_INSTRUCTIONS FOR THE TASK:_ In the data below, copy the lines from the one containing "pose: elev=315.8 azim=327.8" up to and including the one containing "Dot at: (240, 306)", keeping each line unchanged.

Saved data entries

================================

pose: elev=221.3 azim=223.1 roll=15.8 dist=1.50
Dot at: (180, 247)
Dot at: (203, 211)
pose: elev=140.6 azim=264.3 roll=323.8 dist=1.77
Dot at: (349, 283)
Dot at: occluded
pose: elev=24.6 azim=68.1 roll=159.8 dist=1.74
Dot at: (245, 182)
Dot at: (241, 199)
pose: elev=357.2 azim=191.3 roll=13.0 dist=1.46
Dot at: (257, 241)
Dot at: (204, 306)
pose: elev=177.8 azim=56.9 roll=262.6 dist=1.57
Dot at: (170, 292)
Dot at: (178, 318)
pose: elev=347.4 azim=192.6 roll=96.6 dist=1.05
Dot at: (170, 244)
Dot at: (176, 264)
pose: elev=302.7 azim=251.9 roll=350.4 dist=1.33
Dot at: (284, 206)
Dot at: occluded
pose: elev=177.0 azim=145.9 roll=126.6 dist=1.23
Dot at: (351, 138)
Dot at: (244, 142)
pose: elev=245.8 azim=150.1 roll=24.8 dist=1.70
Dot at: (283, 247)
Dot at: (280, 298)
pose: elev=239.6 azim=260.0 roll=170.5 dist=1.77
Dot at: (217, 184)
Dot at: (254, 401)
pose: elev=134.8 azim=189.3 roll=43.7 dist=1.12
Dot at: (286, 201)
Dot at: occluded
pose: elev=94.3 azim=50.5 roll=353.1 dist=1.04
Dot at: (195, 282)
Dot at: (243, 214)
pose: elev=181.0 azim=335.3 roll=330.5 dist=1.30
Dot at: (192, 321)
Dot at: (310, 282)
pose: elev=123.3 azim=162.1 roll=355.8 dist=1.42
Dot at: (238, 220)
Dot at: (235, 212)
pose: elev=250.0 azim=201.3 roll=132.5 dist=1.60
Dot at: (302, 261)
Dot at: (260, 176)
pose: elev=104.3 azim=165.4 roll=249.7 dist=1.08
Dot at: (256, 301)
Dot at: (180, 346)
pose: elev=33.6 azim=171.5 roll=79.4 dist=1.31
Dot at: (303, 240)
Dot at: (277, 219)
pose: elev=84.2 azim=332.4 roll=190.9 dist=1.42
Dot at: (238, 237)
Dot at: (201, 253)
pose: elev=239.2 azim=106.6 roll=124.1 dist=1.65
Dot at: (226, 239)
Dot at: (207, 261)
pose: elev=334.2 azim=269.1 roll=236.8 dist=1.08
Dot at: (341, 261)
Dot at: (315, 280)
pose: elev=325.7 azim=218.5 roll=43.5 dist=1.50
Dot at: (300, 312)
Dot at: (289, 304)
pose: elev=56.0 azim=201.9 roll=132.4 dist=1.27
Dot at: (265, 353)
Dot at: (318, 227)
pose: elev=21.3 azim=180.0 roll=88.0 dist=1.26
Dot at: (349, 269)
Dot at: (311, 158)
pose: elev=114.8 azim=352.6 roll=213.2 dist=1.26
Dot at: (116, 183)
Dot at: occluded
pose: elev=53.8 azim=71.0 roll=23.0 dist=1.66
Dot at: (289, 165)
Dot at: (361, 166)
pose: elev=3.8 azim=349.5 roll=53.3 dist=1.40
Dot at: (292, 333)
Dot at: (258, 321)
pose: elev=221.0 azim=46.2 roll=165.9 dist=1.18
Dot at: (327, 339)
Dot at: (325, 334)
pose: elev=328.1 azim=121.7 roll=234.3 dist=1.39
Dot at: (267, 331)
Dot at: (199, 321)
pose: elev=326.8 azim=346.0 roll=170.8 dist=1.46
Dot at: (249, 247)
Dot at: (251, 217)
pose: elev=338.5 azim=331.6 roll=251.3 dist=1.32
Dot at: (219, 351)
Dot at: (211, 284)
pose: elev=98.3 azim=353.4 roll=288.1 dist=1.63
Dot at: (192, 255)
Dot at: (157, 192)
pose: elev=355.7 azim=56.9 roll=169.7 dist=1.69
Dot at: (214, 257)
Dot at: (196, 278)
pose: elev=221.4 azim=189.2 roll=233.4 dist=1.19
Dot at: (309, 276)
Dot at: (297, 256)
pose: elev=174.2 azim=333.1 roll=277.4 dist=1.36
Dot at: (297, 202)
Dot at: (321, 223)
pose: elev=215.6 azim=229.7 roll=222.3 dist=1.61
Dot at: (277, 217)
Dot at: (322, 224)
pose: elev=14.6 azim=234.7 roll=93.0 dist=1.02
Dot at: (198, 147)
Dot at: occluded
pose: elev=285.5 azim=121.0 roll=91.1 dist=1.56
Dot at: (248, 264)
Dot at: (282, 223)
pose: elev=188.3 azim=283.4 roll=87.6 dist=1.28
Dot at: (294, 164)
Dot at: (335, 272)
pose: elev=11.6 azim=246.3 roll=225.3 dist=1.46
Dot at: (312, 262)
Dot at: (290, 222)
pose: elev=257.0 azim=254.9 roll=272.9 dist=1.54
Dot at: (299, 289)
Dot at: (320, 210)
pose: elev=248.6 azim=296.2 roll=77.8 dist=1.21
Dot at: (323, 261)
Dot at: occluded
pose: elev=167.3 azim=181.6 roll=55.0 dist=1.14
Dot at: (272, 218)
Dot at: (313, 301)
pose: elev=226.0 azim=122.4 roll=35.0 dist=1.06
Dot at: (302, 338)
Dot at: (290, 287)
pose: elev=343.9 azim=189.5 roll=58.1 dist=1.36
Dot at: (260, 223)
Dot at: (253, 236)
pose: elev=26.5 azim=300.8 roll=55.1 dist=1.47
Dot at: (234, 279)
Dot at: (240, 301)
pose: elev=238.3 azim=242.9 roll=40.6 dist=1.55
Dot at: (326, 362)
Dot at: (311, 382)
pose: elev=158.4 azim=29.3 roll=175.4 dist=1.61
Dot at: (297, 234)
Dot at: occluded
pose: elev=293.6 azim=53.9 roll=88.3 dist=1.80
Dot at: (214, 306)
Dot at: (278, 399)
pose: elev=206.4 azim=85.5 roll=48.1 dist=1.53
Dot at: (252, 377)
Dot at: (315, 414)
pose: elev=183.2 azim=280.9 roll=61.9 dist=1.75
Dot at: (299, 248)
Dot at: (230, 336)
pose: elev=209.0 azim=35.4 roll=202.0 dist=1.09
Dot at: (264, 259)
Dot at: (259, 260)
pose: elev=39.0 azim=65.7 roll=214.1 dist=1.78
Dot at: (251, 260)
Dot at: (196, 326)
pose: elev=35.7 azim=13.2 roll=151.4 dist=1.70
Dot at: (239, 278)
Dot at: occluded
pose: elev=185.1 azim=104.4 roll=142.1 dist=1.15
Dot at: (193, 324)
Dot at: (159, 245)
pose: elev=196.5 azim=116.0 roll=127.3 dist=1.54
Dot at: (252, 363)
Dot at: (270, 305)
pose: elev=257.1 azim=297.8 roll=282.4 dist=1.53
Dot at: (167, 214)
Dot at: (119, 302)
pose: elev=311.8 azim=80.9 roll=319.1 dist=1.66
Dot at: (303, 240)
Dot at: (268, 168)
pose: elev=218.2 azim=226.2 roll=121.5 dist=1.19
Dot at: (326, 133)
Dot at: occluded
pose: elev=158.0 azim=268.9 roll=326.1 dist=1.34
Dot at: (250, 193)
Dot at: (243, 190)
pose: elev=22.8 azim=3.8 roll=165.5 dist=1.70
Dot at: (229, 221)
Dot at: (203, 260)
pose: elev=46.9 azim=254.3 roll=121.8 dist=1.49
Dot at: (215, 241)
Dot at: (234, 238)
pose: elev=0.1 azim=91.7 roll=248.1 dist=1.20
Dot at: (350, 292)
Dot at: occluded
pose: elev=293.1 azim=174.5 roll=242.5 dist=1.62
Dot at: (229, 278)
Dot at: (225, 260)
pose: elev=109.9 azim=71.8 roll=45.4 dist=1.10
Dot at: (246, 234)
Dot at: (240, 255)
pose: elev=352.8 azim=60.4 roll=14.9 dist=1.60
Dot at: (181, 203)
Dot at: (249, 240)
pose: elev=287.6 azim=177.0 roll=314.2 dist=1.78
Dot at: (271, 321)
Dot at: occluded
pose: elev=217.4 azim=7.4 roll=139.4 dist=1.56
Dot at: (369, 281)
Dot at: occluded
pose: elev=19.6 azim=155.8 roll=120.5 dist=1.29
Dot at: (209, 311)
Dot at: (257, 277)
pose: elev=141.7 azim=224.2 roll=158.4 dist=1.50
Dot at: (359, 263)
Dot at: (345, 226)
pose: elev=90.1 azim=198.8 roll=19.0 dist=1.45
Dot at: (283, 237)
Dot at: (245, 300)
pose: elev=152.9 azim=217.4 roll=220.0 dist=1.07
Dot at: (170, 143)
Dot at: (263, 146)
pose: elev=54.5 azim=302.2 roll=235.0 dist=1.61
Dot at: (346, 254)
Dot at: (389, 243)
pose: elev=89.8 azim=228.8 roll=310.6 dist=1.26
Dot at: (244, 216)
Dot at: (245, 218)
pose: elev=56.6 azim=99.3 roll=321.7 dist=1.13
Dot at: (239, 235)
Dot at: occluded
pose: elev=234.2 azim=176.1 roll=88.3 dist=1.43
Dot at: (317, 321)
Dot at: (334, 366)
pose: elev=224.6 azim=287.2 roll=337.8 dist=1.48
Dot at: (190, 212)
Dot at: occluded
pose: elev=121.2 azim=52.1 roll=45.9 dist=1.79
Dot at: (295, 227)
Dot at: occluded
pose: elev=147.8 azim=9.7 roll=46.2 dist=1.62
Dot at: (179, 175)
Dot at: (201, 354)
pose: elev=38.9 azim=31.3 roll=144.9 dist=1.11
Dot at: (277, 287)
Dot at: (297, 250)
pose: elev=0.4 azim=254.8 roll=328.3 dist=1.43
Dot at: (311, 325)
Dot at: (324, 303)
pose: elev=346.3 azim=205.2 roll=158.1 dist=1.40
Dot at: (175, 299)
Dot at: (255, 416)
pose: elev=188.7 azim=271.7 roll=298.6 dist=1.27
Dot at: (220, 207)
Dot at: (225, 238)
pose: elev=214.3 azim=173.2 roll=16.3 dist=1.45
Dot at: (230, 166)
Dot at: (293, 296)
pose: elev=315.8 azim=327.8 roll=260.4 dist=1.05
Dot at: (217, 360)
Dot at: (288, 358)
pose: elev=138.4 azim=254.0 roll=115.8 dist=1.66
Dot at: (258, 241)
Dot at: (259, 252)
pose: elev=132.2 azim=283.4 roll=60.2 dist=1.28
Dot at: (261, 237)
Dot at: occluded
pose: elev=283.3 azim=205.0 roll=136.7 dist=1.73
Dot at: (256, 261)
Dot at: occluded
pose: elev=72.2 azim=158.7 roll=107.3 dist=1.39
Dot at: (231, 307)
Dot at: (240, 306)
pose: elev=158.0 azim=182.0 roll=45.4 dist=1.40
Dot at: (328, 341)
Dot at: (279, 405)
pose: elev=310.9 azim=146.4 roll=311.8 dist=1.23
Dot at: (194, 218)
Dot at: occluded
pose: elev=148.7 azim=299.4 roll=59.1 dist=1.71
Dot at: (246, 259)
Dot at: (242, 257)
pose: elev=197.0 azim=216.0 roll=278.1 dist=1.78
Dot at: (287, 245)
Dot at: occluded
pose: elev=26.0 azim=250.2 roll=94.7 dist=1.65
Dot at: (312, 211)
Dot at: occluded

================================

_COMPLETED EXERCISE:_
pose: elev=315.8 azim=327.8 roll=260.4 dist=1.05
Dot at: (217, 360)
Dot at: (288, 358)
pose: elev=138.4 azim=254.0 roll=115.8 dist=1.66
Dot at: (258, 241)
Dot at: (259, 252)
pose: elev=132.2 azim=283.4 roll=60.2 dist=1.28
Dot at: (261, 237)
Dot at: occluded
pose: elev=283.3 azim=205.0 roll=136.7 dist=1.73
Dot at: (256, 261)
Dot at: occluded
pose: elev=72.2 azim=158.7 roll=107.3 dist=1.39
Dot at: (231, 307)
Dot at: (240, 306)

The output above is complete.